Seine grösste Angst aber, die vor tiefem Wasser, kann keines dieser Mittel besänftigen. Bevor sich Sir Vival deshalb 1987 an eine Atlantiküberquerung wagt, meldet er sich zu einem Probetraining bei den Kampfschwimmern der Bundeswehr – «professionellen Sadisten mit dem Auftrag, Menschen in Fische zu verwandeln», wie Nehberg weiss. Er dachte: «Wenn mich jemand von meiner Wasserphobie kurieren kann, dann die.»

Und die Froschmenschen enttäuschen ihn nicht. In ihrem Ausbildungszentrum an der Ostsee lassen sie den wasserscheuen Überlebenskünstler unter Betondecken hindurchschwimmen, schicken ihn mit umgeschnalltem Bleigürtel und ohne Atemgerät auf dem Boden eines Schwimmbeckens spazieren, sperren ihn in enge Torpedorohre, die Zentimeter für Zentimeter geflutet werden, bis keine Luft mehr zum Atmen bleibt. «Es war der reinste Horror», stöhnt Nehberg, aber je vertrauter ihm der Horror wird, umso mehr schwindet seine Angst.

Das ändert sich erst bei der letzten, härtesten Prüfung: Die Wassermänner fesseln ihn an Füssen und Händen und werfen ihn in ein fünf Meter tiefes Becken.
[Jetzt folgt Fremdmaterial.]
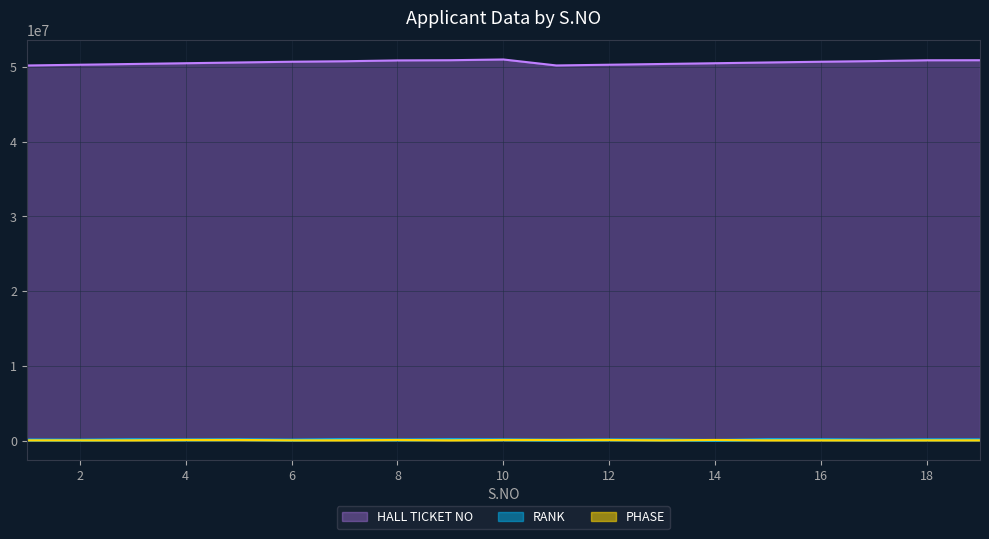

What is the total value across all series at 17?

50915722.1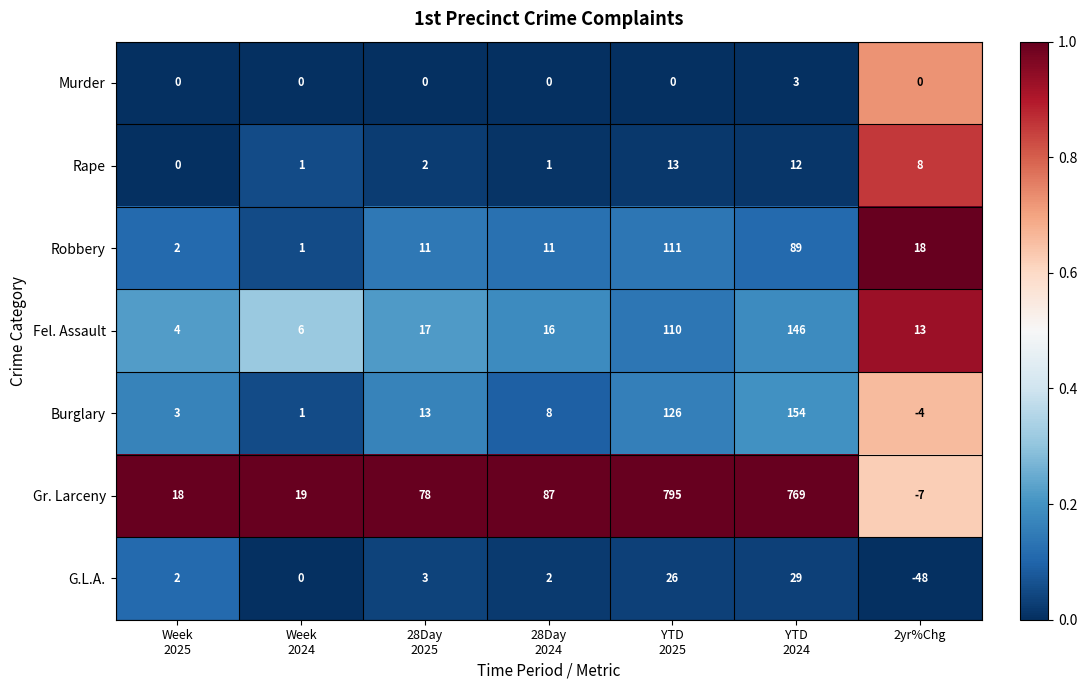

What is the total value across all series at 2yr%Chg?

-20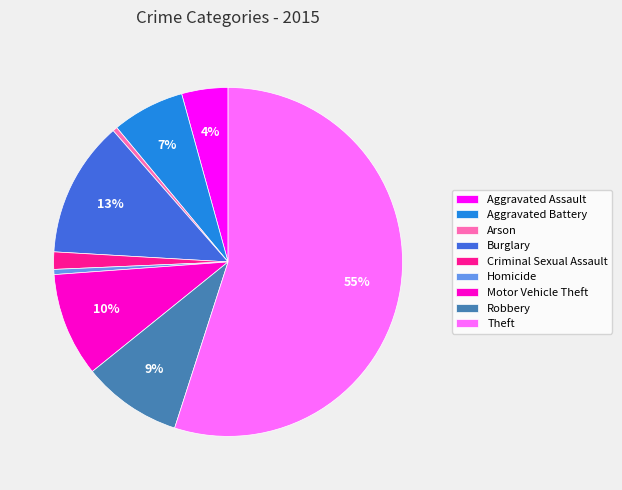

Combined, do Homicide and Aggravated Battery account for over 50%?

No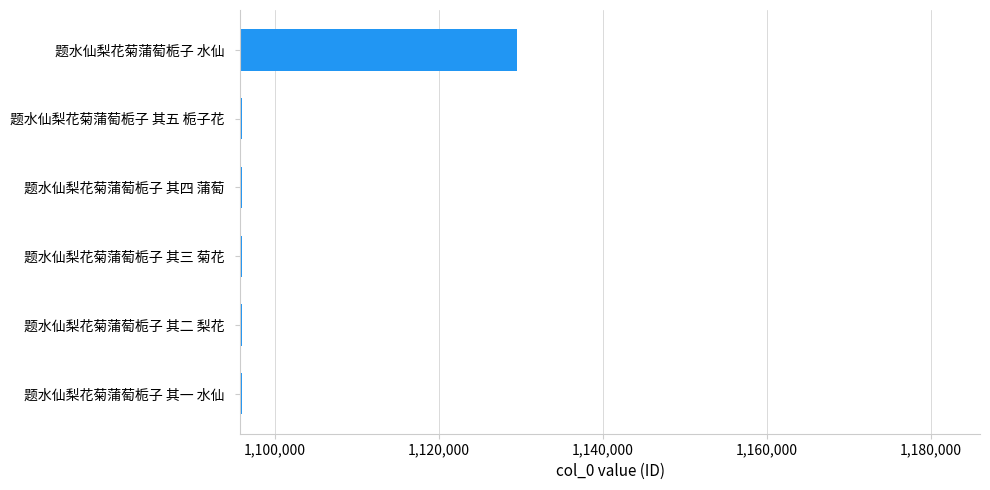

What is the sum of the values at 题水仙梨花菊蒲萄栀子 其一 水仙 and 题水仙梨花菊蒲萄栀子 其四 蒲萄?

2192025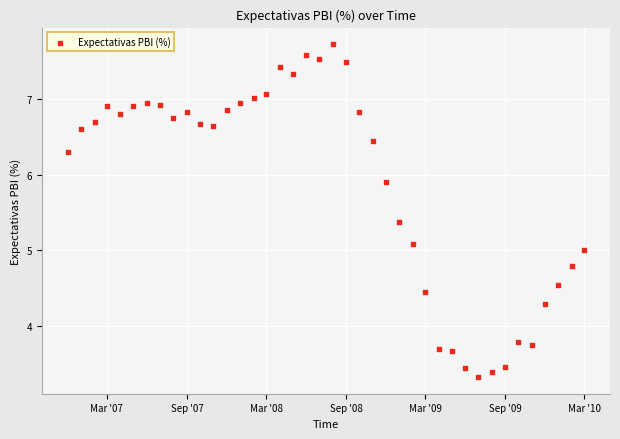

What is the range of Y values (max minus min)?

4.4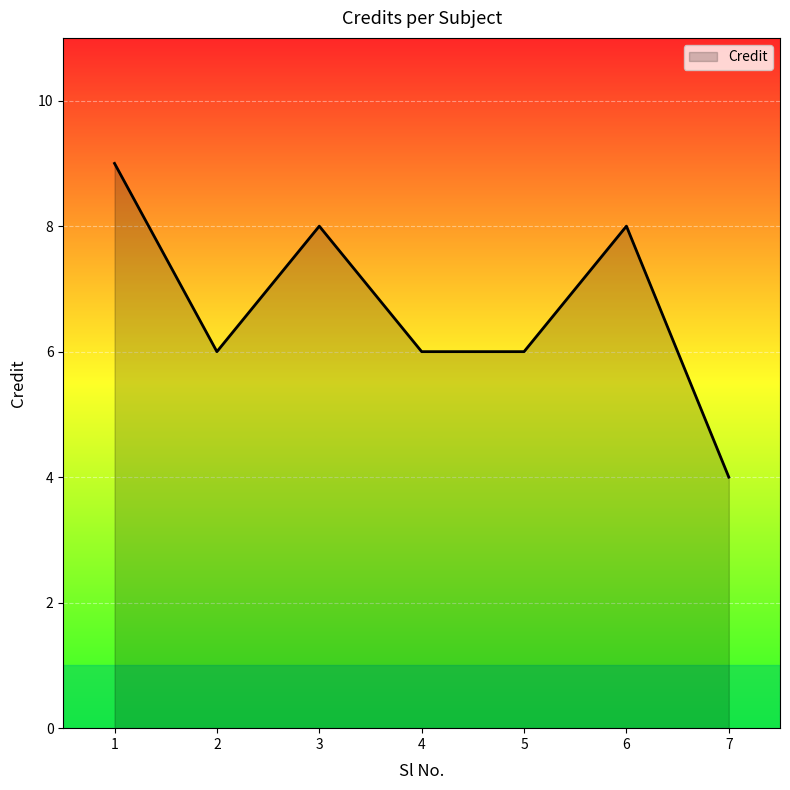

Count the values in the range 6 to 8.

5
Nehberg versinkt wie ein Ziegel, zappelt um sein Leben, reisst an den Fesseln, japst nach Luft, schluckt Wasser, verliert das Bewusstsein.
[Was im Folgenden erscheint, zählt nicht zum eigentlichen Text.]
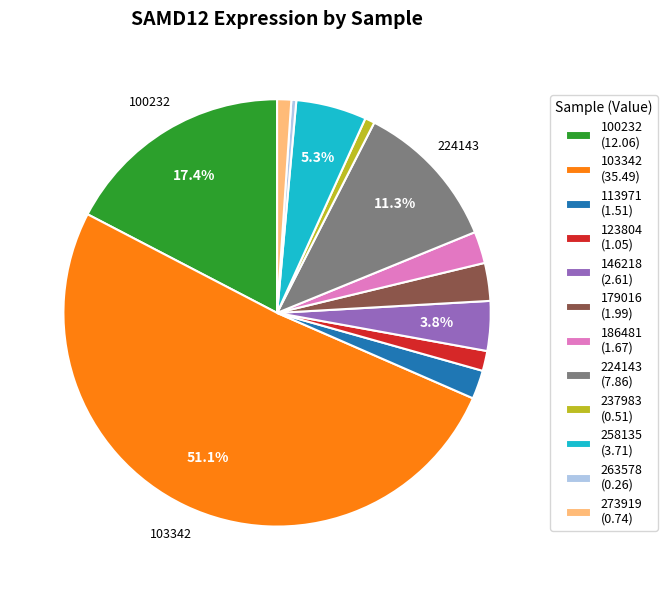

Is 258135 the majority of the pie?

No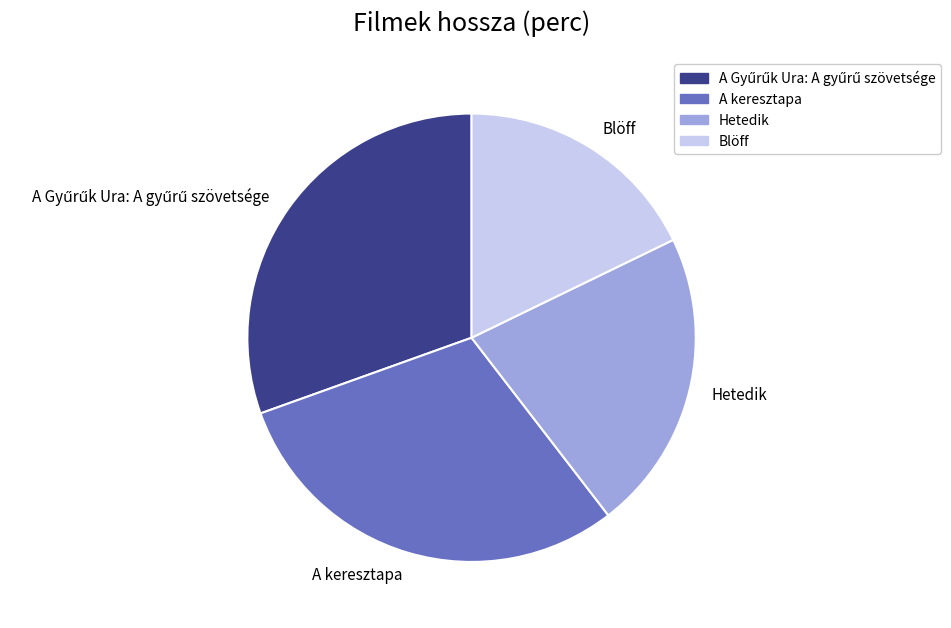

Does A keresztapa represent more than half of the total?

No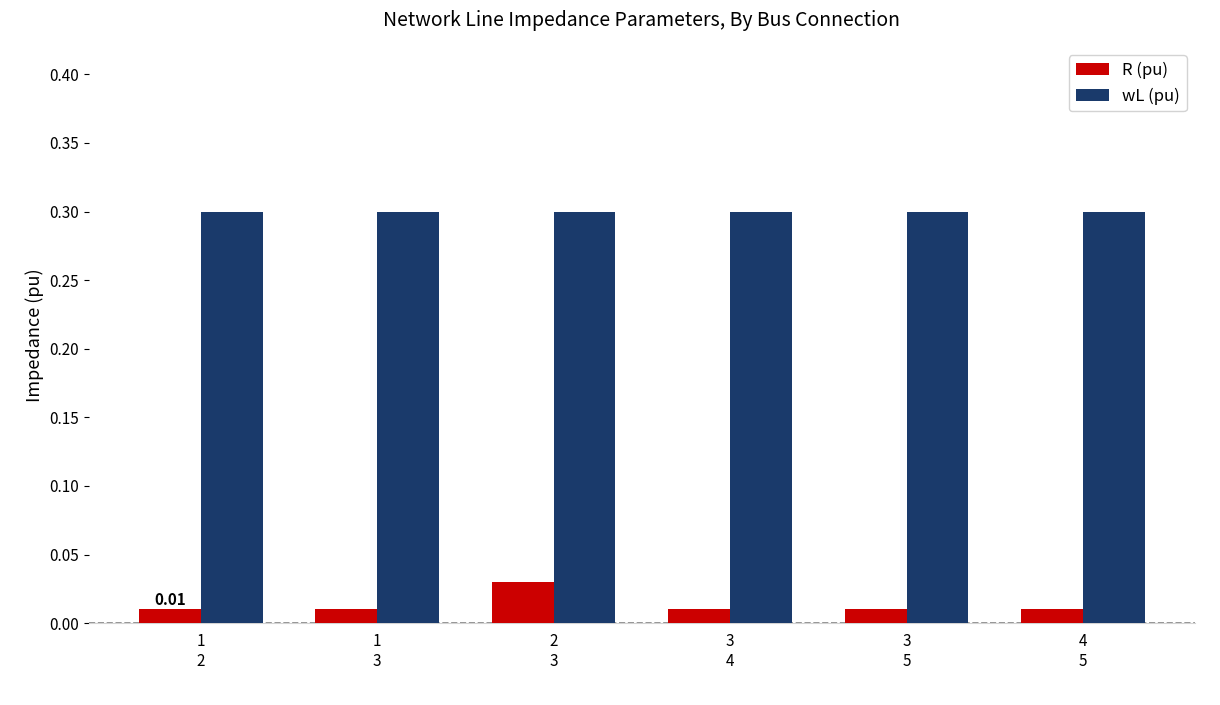

Are the bars grouped side by side (vs. stacked)?

Yes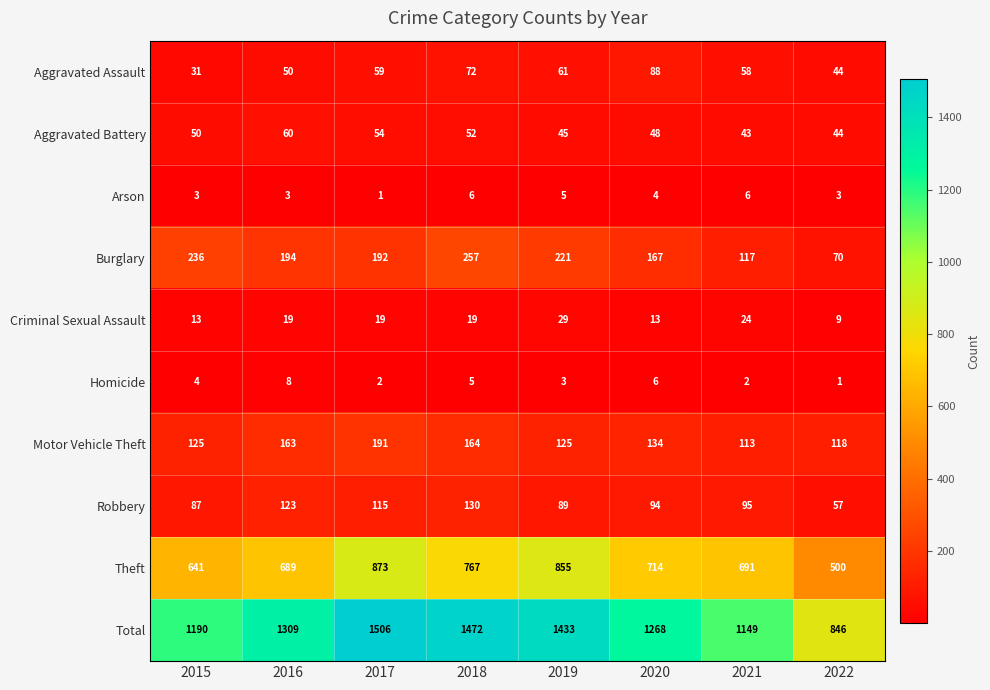

Count the number of data series in this chart.

10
Erst als er sich nicht mehr regt, zerren ihn Taucher aus dem Becken, beatmen ihn, bringen ihn zurück ins Leben. «Ich hatte Wasser im Kopf, in der Lunge, überall», erinnert er sich. «Ich war fertig, auch seelisch.»
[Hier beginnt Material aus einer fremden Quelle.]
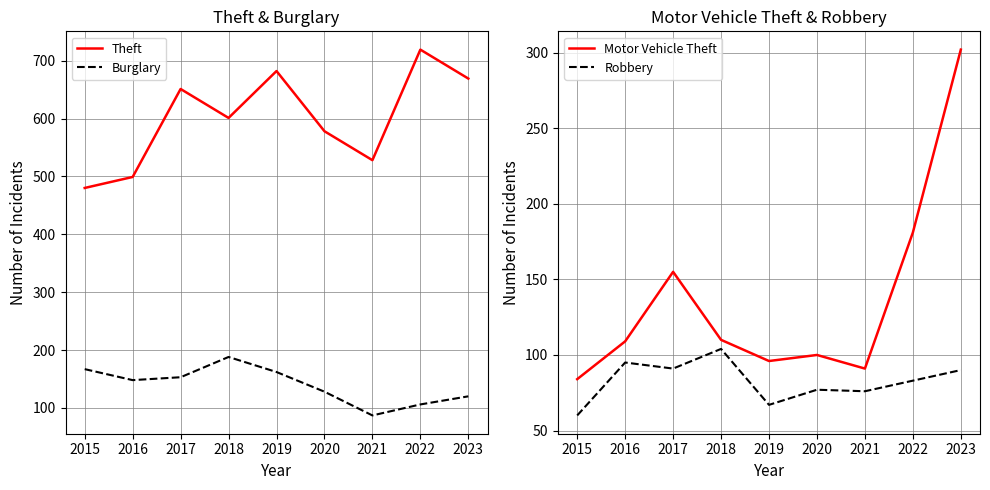

True or false: Burglary and Theft intersect in this chart.

False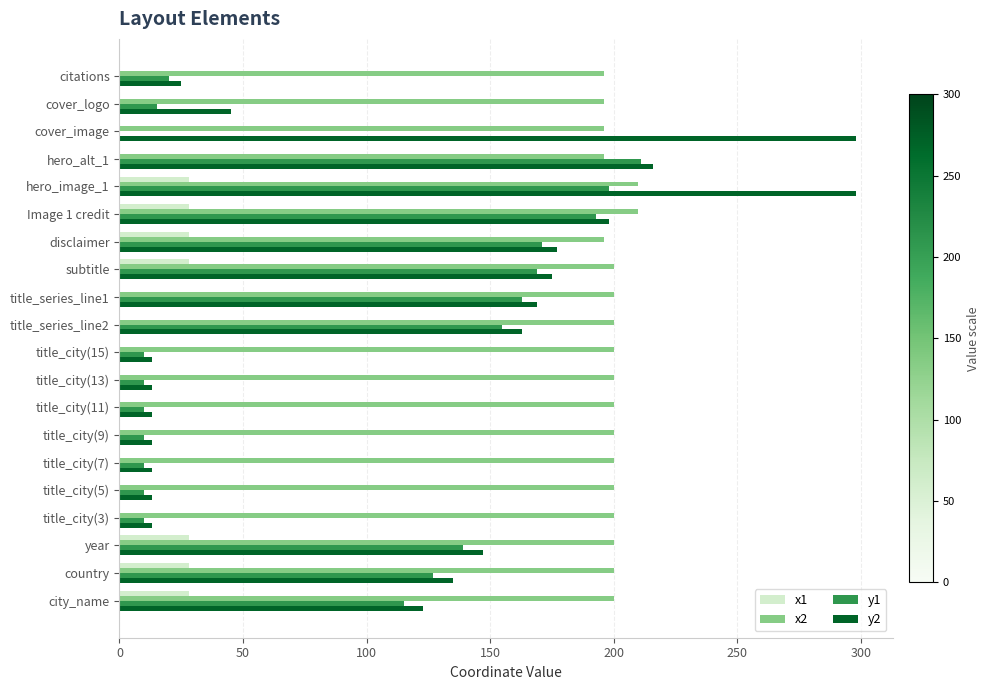

The y1 series shows 34 at subtitle. True or false?

False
Am nächsten Tag geht die Tortur von vorne los. Dieses Mal bereiten ihn seine Ausbilder jedoch sorgfältig vor; zeigen ihm, wie er sich, indem er ruhig bleibt, selbst aus dieser schier mörderischen Situation noch befreien kann. Dieses Mal lässt sich Nehberg widerstandslos zu Boden sinken, bis er nach zehn, elf Sekunden wie ein vollgesogenes Stück Holz langsam wieder zur Oberfläche treibt. Dort dreht er sich unter grösster Kraftanstrengung auf den Rücken, rudert wie eine Kaulquappe mit den Unterschenkeln ins flache Wasser, richtet sich langsam auf, holt Luft. Die Ausbilder applaudieren.

«Wenn du weisst, dass du es schaffen kannst, solange du ruhig bleibst – dann bleibst du auch ruhig», sagt der Kamikazekünstler. «Und wenn du ruhig bleibst, schaffst du es auch. Das ist der ganze Trick. Letztlich ist es ganz einfach. Als ich das kapiert hatte, war auch die Angst weg.»

Vier Monate später setzt sich Nehberg in ein selbstgebautes Tretboot und nimmt Kurs auf Amerika.

Harald Willenbrock ist freier Reporter und Autor in Hamburg.